Ma tutto ciò, da solo, non basta. Occorre anche intervenire su tutto il sistema dei servizi, che in queste zone è ormai saltato da anni. E il problema non riguarda solo i trasporti, ma anche gli uffici postali, gli ospedali, quant’altro possa assicurare una fruibilità corretta al turista e, in modo particolare, ai residenti, i quali hanno evidentemente diritto alle stesse opportunità di salute e di reddito degli abitanti nelle città.
APE vuole essere tutto questo. E le Regioni si stanno già muovendo in questa direzione, tanto è vero che le Marche, L’Abruzzo, l’Umbria, il Lazio e la Toscana hanno firmato una serie di protocolli d’intesa, ai quali ha successivamente aderito anche il Molise.
Tuttavia, quali che siano i problemi sul tappeto, APE resta il vero contenitore di questo approccio sistemico ad una politica dei parchi che deve correre su grandi direttrici: quella turistica,a sua volta legata ai temi della conservazione e dello sviluppo socio-economico, e quella della manutenzione ordinaria e, quando occorre, straordinaria del territorio. Solo seguendo queste direttrici, i parchi possono realmente trasformarsi in elementi propulsivi di quel sistema che si riconosce in APE, come nel sistema delle Alpi, delle grandi isole, delle isole minori e dello stesso bacino padano. Tuttavia, mentre i parchi nazionali beneficiano di consistenti flussi finanziari in conto capitale, i parchi regionali scontano un trattamento assai meno generoso. I tagli che sistematicamente penalizzano i bilanci regionali, riducono sensibilmente le possibilità di intervento, e a risentirne non sono, in questo caso, solo le aree del Mezzogiorno.

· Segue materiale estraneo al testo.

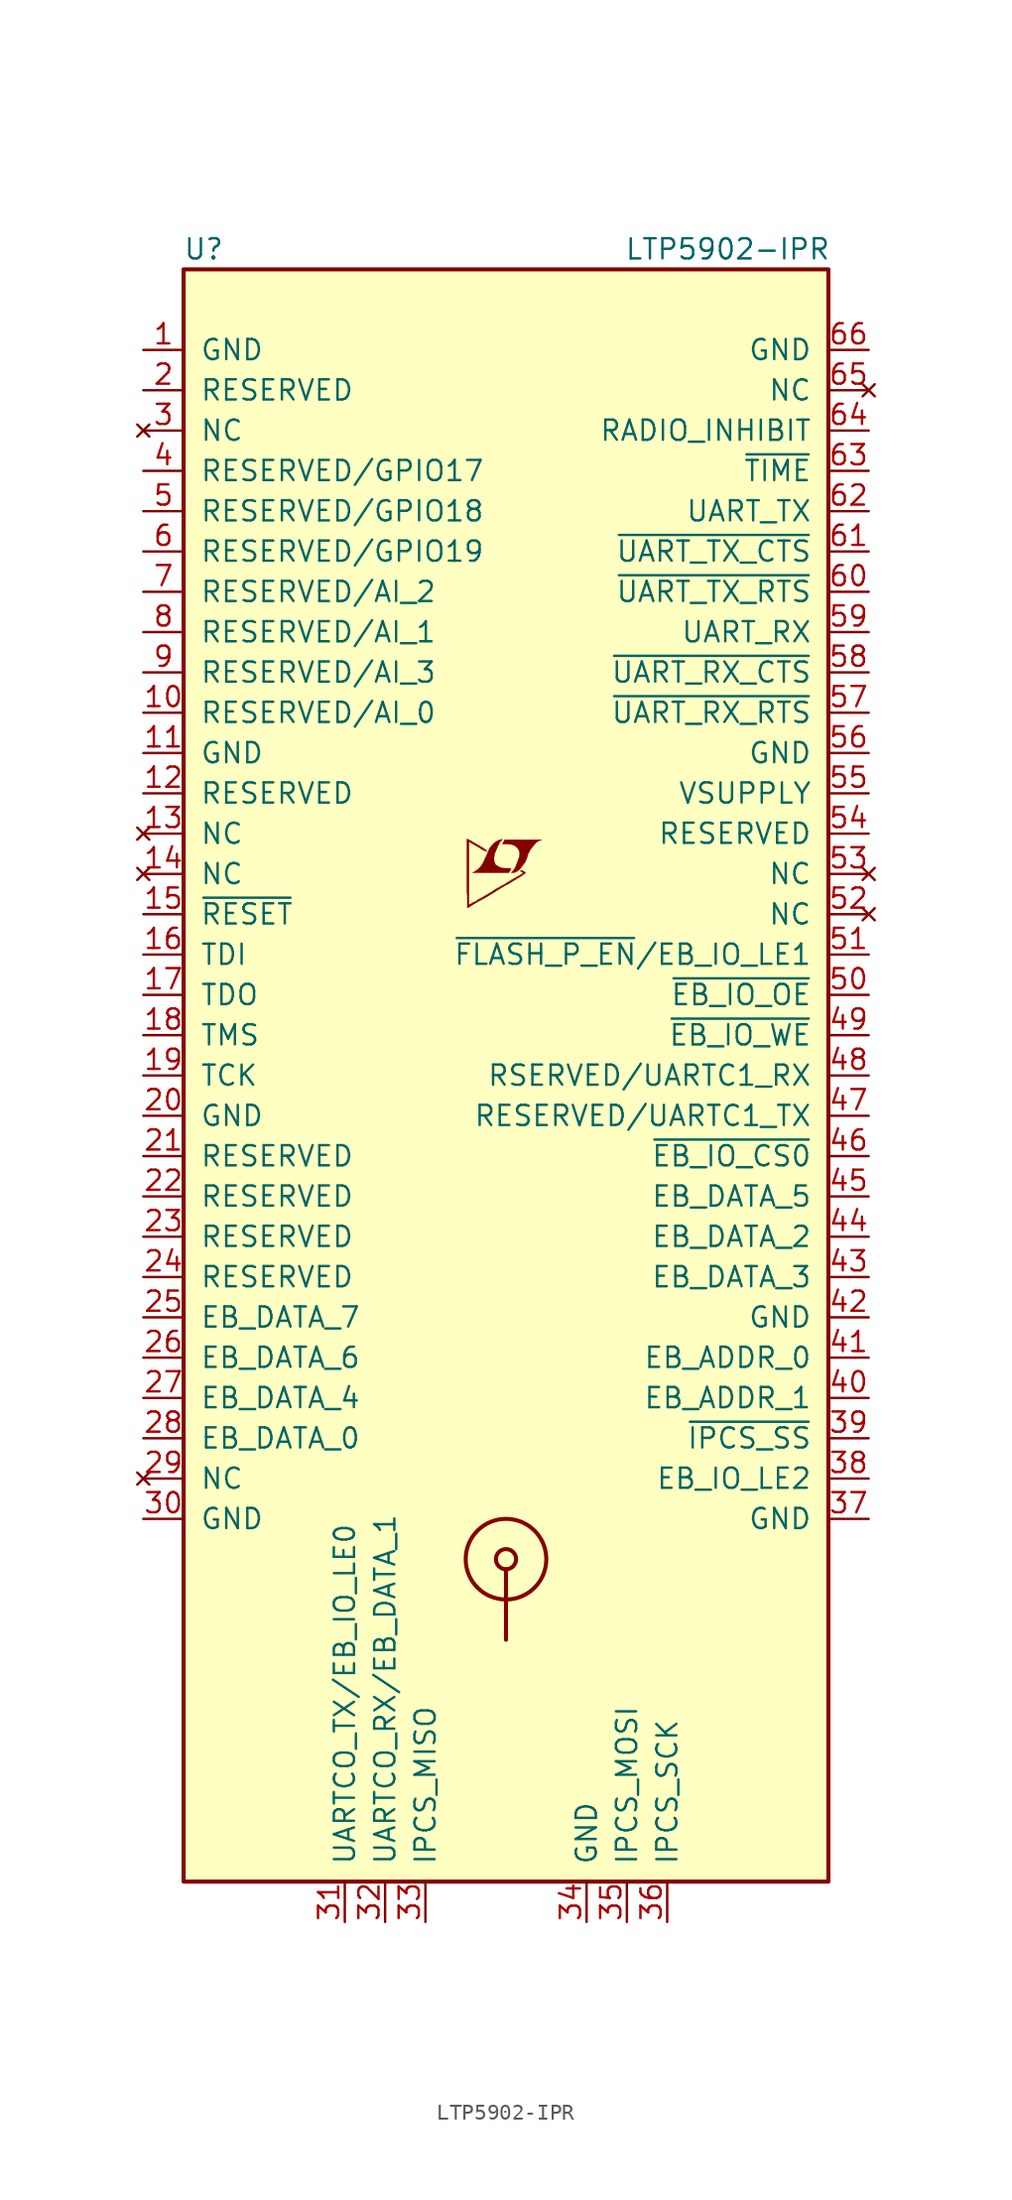
<source format=kicad_sym>
(kicad_symbol_lib
  (version 20201005)
  (generator kicad_symbol_editor)
  (symbol "LTP5902-IPR"
    (pin_names
      (offset 1.016))
    (property "Reference" "U"
      (at -19.05 52.07 0)
      (effects (font (size 1.27 1.27))))
    (property "Value" "LTP5902-IPR"
      (at 13.97 52.07 0)
      (effects (font (size 1.27 1.27))))
    (symbol "LTP5902-IPR_0_0"
      (polyline (pts (xy 0.584 12.802) (xy 0.762 12.903) (xy 0.914 13.056) (xy 1.219 13.462) (xy 1.321 13.716) (xy 1.397 13.97) (xy 1.549 14.249) (xy 1.727 14.478) (xy 1.905 14.681) (xy 2.108 14.808) (xy 2.261 14.859) (xy -0.076 14.859) (xy -0.152 14.732) (xy -0.152 14.707) (xy -0.203 14.63) (xy -0.229 14.605) (xy -0.178 14.58) (xy 0.102 14.58) (xy 0.356 14.554) (xy 0.559 14.478) (xy 0.711 14.351) (xy 0.813 14.199) (xy 0.864 14.021) (xy 0.838 13.792) (xy 0.838 13.767) (xy 0.61 13.157) (xy 0.508 12.979) (xy 0.406 12.852) (xy 0.33 12.776) (xy 0.432 12.776) (xy 0.584 12.802)) (stroke (width 0.025)) (fill (type outline)))
      (polyline (pts (xy 0.229 12.878) (xy 0.254 12.903) (xy 0.305 12.979) (xy 0.305 13.03) (xy 0.254 13.056) (xy -0.051 13.056) (xy -0.305 13.081) (xy -0.508 13.183) (xy -0.66 13.284) (xy -0.737 13.462) (xy -0.762 13.64) (xy -0.737 13.868) (xy -0.737 13.894) (xy -0.686 14.046) (xy -0.533 14.402) (xy -0.381 14.707) (xy -0.305 14.783) (xy -0.229 14.884) (xy -0.356 14.859) (xy -0.508 14.808) (xy -0.711 14.681) (xy -0.889 14.503) (xy -1.041 14.3) (xy -1.168 14.021) (xy -1.168 13.995) (xy -1.321 13.665) (xy -1.448 13.386) (xy -1.6 13.157) (xy -1.753 13.005) (xy -1.93 12.878) (xy -2.108 12.776) (xy 0.178 12.776) (xy 0.229 12.878)) (stroke (width 0.025)) (fill (type outline)))
      (polyline (pts (xy -2.362 10.592) (xy -2.286 10.643) (xy -2.159 10.719) (xy -2.083 10.77) (xy -1.829 10.922) (xy -1.27 11.227) (xy -0.762 11.532) (xy -0.533 11.684) (xy -0.356 11.786) (xy -0.203 11.887) (xy -0.102 11.938) (xy -0.025 11.989) (xy 0.127 12.065) (xy 0.305 12.167) (xy 0.711 12.421) (xy 0.889 12.522) (xy 1.041 12.624) (xy 1.143 12.7) (xy 1.219 12.751) (xy 1.245 12.776) (xy 1.092 12.878) (xy 0.94 12.929) (xy 0.914 12.903) (xy 0.914 12.878) (xy 0.991 12.827) (xy 1.092 12.751) (xy 0.178 12.217) (xy -0.025 12.09) (xy -0.33 11.913) (xy -0.66 11.735) (xy -0.965 11.532) (xy -1.27 11.354) (xy -1.524 11.201) (xy -1.727 11.1) (xy -1.905 10.973) (xy -2.083 10.897) (xy -2.21 10.82) (xy -2.311 10.77) (xy -2.337 10.744) (xy -2.337 14.732) (xy -1.803 14.427) (xy -1.676 14.351) (xy -1.524 14.249) (xy -1.372 14.173) (xy -1.295 14.148) (xy -1.245 14.122) (xy -1.219 14.122) (xy -1.219 14.173) (xy -1.295 14.224) (xy -1.422 14.326) (xy -1.6 14.427) (xy -1.727 14.503) (xy -2.083 14.707) (xy -2.21 14.783) (xy -2.464 14.91) (xy -2.464 11.633) (xy -2.438 11.328) (xy -2.438 10.566) (xy -2.413 10.566) (xy -2.362 10.592)) (stroke (width 0.025)) (fill (type outline))))
    (symbol "LTP5902-IPR_0_1"
      (circle (center 0 -30.48) (radius 0.635) (stroke (width 0.254)) (fill (type none)))
      (circle (center 0 -30.48) (radius 2.54) (stroke (width 0.254)) (fill (type none)))
      (rectangle (start -20.32 -50.8) (end 20.32 50.8) (stroke (width 0.254)) (fill (type background)))
      (polyline (pts (xy 0 -31.115) (xy 0 -35.56)) (stroke (width 0.254)) (fill (type none))))
    (symbol "LTP5902-IPR_1_1"
      (pin power_in line (at -22.86 45.72 0) (length 2.54) (name "GND" (effects (font (size 1.27 1.27)))) (number "1" (effects (font (size 1.27 1.27)))))
      (pin passive line (at -22.86 22.86 0) (length 2.54) (name "RESERVED/AI_0" (effects (font (size 1.27 1.27)))) (number "10" (effects (font (size 1.27 1.27)))))
      (pin power_in line (at -22.86 20.32 0) (length 2.54) (name "GND" (effects (font (size 1.27 1.27)))) (number "11" (effects (font (size 1.27 1.27)))))
      (pin passive line (at -22.86 17.78 0) (length 2.54) (name "RESERVED" (effects (font (size 1.27 1.27)))) (number "12" (effects (font (size 1.27 1.27)))))
      (pin unconnected line (at -22.86 15.24 0) (length 2.54) (name "NC" (effects (font (size 1.27 1.27)))) (number "13" (effects (font (size 1.27 1.27)))))
      (pin unconnected line (at -22.86 12.7 0) (length 2.54) (name "NC" (effects (font (size 1.27 1.27)))) (number "14" (effects (font (size 1.27 1.27)))))
      (pin input line (at -22.86 10.16 0) (length 2.54) (name "~RESET~" (effects (font (size 1.27 1.27)))) (number "15" (effects (font (size 1.27 1.27)))))
      (pin input line (at -22.86 7.62 0) (length 2.54) (name "TDI" (effects (font (size 1.27 1.27)))) (number "16" (effects (font (size 1.27 1.27)))))
      (pin output line (at -22.86 5.08 0) (length 2.54) (name "TDO" (effects (font (size 1.27 1.27)))) (number "17" (effects (font (size 1.27 1.27)))))
      (pin input line (at -22.86 2.54 0) (length 2.54) (name "TMS" (effects (font (size 1.27 1.27)))) (number "18" (effects (font (size 1.27 1.27)))))
      (pin input line (at -22.86 0 0) (length 2.54) (name "TCK" (effects (font (size 1.27 1.27)))) (number "19" (effects (font (size 1.27 1.27)))))
      (pin passive line (at -22.86 43.18 0) (length 2.54) (name "RESERVED" (effects (font (size 1.27 1.27)))) (number "2" (effects (font (size 1.27 1.27)))))
      (pin power_in line (at -22.86 -2.54 0) (length 2.54) (name "GND" (effects (font (size 1.27 1.27)))) (number "20" (effects (font (size 1.27 1.27)))))
      (pin passive line (at -22.86 -5.08 0) (length 2.54) (name "RESERVED" (effects (font (size 1.27 1.27)))) (number "21" (effects (font (size 1.27 1.27)))))
      (pin passive line (at -22.86 -7.62 0) (length 2.54) (name "RESERVED" (effects (font (size 1.27 1.27)))) (number "22" (effects (font (size 1.27 1.27)))))
      (pin passive line (at -22.86 -10.16 0) (length 2.54) (name "RESERVED" (effects (font (size 1.27 1.27)))) (number "23" (effects (font (size 1.27 1.27)))))
      (pin passive line (at -22.86 -12.7 0) (length 2.54) (name "RESERVED" (effects (font (size 1.27 1.27)))) (number "24" (effects (font (size 1.27 1.27)))))
      (pin bidirectional line (at -22.86 -15.24 0) (length 2.54) (name "EB_DATA_7" (effects (font (size 1.27 1.27)))) (number "25" (effects (font (size 1.27 1.27)))))
      (pin bidirectional line (at -22.86 -17.78 0) (length 2.54) (name "EB_DATA_6" (effects (font (size 1.27 1.27)))) (number "26" (effects (font (size 1.27 1.27)))))
      (pin bidirectional line (at -22.86 -20.32 0) (length 2.54) (name "EB_DATA_4" (effects (font (size 1.27 1.27)))) (number "27" (effects (font (size 1.27 1.27)))))
      (pin bidirectional line (at -22.86 -22.86 0) (length 2.54) (name "EB_DATA_0" (effects (font (size 1.27 1.27)))) (number "28" (effects (font (size 1.27 1.27)))))
      (pin unconnected line (at -22.86 -25.4 0) (length 2.54) (name "NC" (effects (font (size 1.27 1.27)))) (number "29" (effects (font (size 1.27 1.27)))))
      (pin unconnected line (at -22.86 40.64 0) (length 2.54) (name "NC" (effects (font (size 1.27 1.27)))) (number "3" (effects (font (size 1.27 1.27)))))
      (pin power_in line (at -22.86 -27.94 0) (length 2.54) (name "GND" (effects (font (size 1.27 1.27)))) (number "30" (effects (font (size 1.27 1.27)))))
      (pin output line (at -10.16 -53.34 90) (length 2.54) (name "UARTCO_TX/EB_IO_LE0" (effects (font (size 1.27 1.27)))) (number "31" (effects (font (size 1.27 1.27)))))
      (pin bidirectional line (at -7.62 -53.34 90) (length 2.54) (name "UARTCO_RX/EB_DATA_1" (effects (font (size 1.27 1.27)))) (number "32" (effects (font (size 1.27 1.27)))))
      (pin output line (at -5.08 -53.34 90) (length 2.54) (name "IPCS_MISO" (effects (font (size 1.27 1.27)))) (number "33" (effects (font (size 1.27 1.27)))))
      (pin power_in line (at 5.08 -53.34 90) (length 2.54) (name "GND" (effects (font (size 1.27 1.27)))) (number "34" (effects (font (size 1.27 1.27)))))
      (pin input line (at 7.62 -53.34 90) (length 2.54) (name "IPCS_MOSI" (effects (font (size 1.27 1.27)))) (number "35" (effects (font (size 1.27 1.27)))))
      (pin input line (at 10.16 -53.34 90) (length 2.54) (name "IPCS_SCK" (effects (font (size 1.27 1.27)))) (number "36" (effects (font (size 1.27 1.27)))))
      (pin power_in line (at 22.86 -27.94 180) (length 2.54) (name "GND" (effects (font (size 1.27 1.27)))) (number "37" (effects (font (size 1.27 1.27)))))
      (pin output line (at 22.86 -25.4 180) (length 2.54) (name "EB_IO_LE2" (effects (font (size 1.27 1.27)))) (number "38" (effects (font (size 1.27 1.27)))))
      (pin input line (at 22.86 -22.86 180) (length 2.54) (name "~IPCS_SS~" (effects (font (size 1.27 1.27)))) (number "39" (effects (font (size 1.27 1.27)))))
      (pin passive line (at -22.86 38.1 0) (length 2.54) (name "RESERVED/GPIO17" (effects (font (size 1.27 1.27)))) (number "4" (effects (font (size 1.27 1.27)))))
      (pin output line (at 22.86 -20.32 180) (length 2.54) (name "EB_ADDR_1" (effects (font (size 1.27 1.27)))) (number "40" (effects (font (size 1.27 1.27)))))
      (pin output line (at 22.86 -17.78 180) (length 2.54) (name "EB_ADDR_0" (effects (font (size 1.27 1.27)))) (number "41" (effects (font (size 1.27 1.27)))))
      (pin power_in line (at 22.86 -15.24 180) (length 2.54) (name "GND" (effects (font (size 1.27 1.27)))) (number "42" (effects (font (size 1.27 1.27)))))
      (pin bidirectional line (at 22.86 -12.7 180) (length 2.54) (name "EB_DATA_3" (effects (font (size 1.27 1.27)))) (number "43" (effects (font (size 1.27 1.27)))))
      (pin bidirectional line (at 22.86 -10.16 180) (length 2.54) (name "EB_DATA_2" (effects (font (size 1.27 1.27)))) (number "44" (effects (font (size 1.27 1.27)))))
      (pin bidirectional line (at 22.86 -7.62 180) (length 2.54) (name "EB_DATA_5" (effects (font (size 1.27 1.27)))) (number "45" (effects (font (size 1.27 1.27)))))
      (pin output line (at 22.86 -5.08 180) (length 2.54) (name "~EB_IO_CS0~" (effects (font (size 1.27 1.27)))) (number "46" (effects (font (size 1.27 1.27)))))
      (pin output line (at 22.86 -2.54 180) (length 2.54) (name "RESERVED/UARTC1_TX" (effects (font (size 1.27 1.27)))) (number "47" (effects (font (size 1.27 1.27)))))
      (pin input line (at 22.86 0 180) (length 2.54) (name "RSERVED/UARTC1_RX" (effects (font (size 1.27 1.27)))) (number "48" (effects (font (size 1.27 1.27)))))
      (pin output line (at 22.86 2.54 180) (length 2.54) (name "~EB_IO_WE~" (effects (font (size 1.27 1.27)))) (number "49" (effects (font (size 1.27 1.27)))))
      (pin passive line (at -22.86 35.56 0) (length 2.54) (name "RESERVED/GPIO18" (effects (font (size 1.27 1.27)))) (number "5" (effects (font (size 1.27 1.27)))))
      (pin output line (at 22.86 5.08 180) (length 2.54) (name "~EB_IO_OE~" (effects (font (size 1.27 1.27)))) (number "50" (effects (font (size 1.27 1.27)))))
      (pin passive line (at 22.86 7.62 180) (length 2.54) (name "~FLASH_P_EN~/EB_IO_LE1" (effects (font (size 1.27 1.27)))) (number "51" (effects (font (size 1.27 1.27)))))
      (pin unconnected line (at 22.86 10.16 180) (length 2.54) (name "NC" (effects (font (size 1.27 1.27)))) (number "52" (effects (font (size 1.27 1.27)))))
      (pin unconnected line (at 22.86 12.7 180) (length 2.54) (name "NC" (effects (font (size 1.27 1.27)))) (number "53" (effects (font (size 1.27 1.27)))))
      (pin passive line (at 22.86 15.24 180) (length 2.54) (name "RESERVED" (effects (font (size 1.27 1.27)))) (number "54" (effects (font (size 1.27 1.27)))))
      (pin power_in line (at 22.86 17.78 180) (length 2.54) (name "VSUPPLY" (effects (font (size 1.27 1.27)))) (number "55" (effects (font (size 1.27 1.27)))))
      (pin power_in line (at 22.86 20.32 180) (length 2.54) (name "GND" (effects (font (size 1.27 1.27)))) (number "56" (effects (font (size 1.27 1.27)))))
      (pin input line (at 22.86 22.86 180) (length 2.54) (name "~UART_RX_RTS~" (effects (font (size 1.27 1.27)))) (number "57" (effects (font (size 1.27 1.27)))))
      (pin output line (at 22.86 25.4 180) (length 2.54) (name "~UART_RX_CTS~" (effects (font (size 1.27 1.27)))) (number "58" (effects (font (size 1.27 1.27)))))
      (pin input line (at 22.86 27.94 180) (length 2.54) (name "UART_RX" (effects (font (size 1.27 1.27)))) (number "59" (effects (font (size 1.27 1.27)))))
      (pin passive line (at -22.86 33.02 0) (length 2.54) (name "RESERVED/GPIO19" (effects (font (size 1.27 1.27)))) (number "6" (effects (font (size 1.27 1.27)))))
      (pin output line (at 22.86 30.48 180) (length 2.54) (name "~UART_TX_RTS~" (effects (font (size 1.27 1.27)))) (number "60" (effects (font (size 1.27 1.27)))))
      (pin input line (at 22.86 33.02 180) (length 2.54) (name "~UART_TX_CTS~" (effects (font (size 1.27 1.27)))) (number "61" (effects (font (size 1.27 1.27)))))
      (pin output line (at 22.86 35.56 180) (length 2.54) (name "UART_TX" (effects (font (size 1.27 1.27)))) (number "62" (effects (font (size 1.27 1.27)))))
      (pin input line (at 22.86 38.1 180) (length 2.54) (name "~TIME~" (effects (font (size 1.27 1.27)))) (number "63" (effects (font (size 1.27 1.27)))))
      (pin input line (at 22.86 40.64 180) (length 2.54) (name "RADIO_INHIBIT" (effects (font (size 1.27 1.27)))) (number "64" (effects (font (size 1.27 1.27)))))
      (pin unconnected line (at 22.86 43.18 180) (length 2.54) (name "NC" (effects (font (size 1.27 1.27)))) (number "65" (effects (font (size 1.27 1.27)))))
      (pin power_in line (at 22.86 45.72 180) (length 2.54) (name "GND" (effects (font (size 1.27 1.27)))) (number "66" (effects (font (size 1.27 1.27)))))
      (pin passive line (at -22.86 30.48 0) (length 2.54) (name "RESERVED/AI_2" (effects (font (size 1.27 1.27)))) (number "7" (effects (font (size 1.27 1.27)))))
      (pin passive line (at -22.86 27.94 0) (length 2.54) (name "RESERVED/AI_1" (effects (font (size 1.27 1.27)))) (number "8" (effects (font (size 1.27 1.27)))))
      (pin passive line (at -22.86 25.4 0) (length 2.54) (name "RESERVED/AI_3" (effects (font (size 1.27 1.27)))) (number "9" (effects (font (size 1.27 1.27))))))))
</source>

Muoversi come sistema all’interno di APE consente maggiori possibilità finanziarie anche ai parchi regionali e soprattutto di coordinare differenti azioni, dai progetti di iniziativa comunitaria, quali i leader 2, ai fondi strutturali, quelli del CIPE etc. E’ un’occasione da non perdere per entrare in Europa da protagonisti.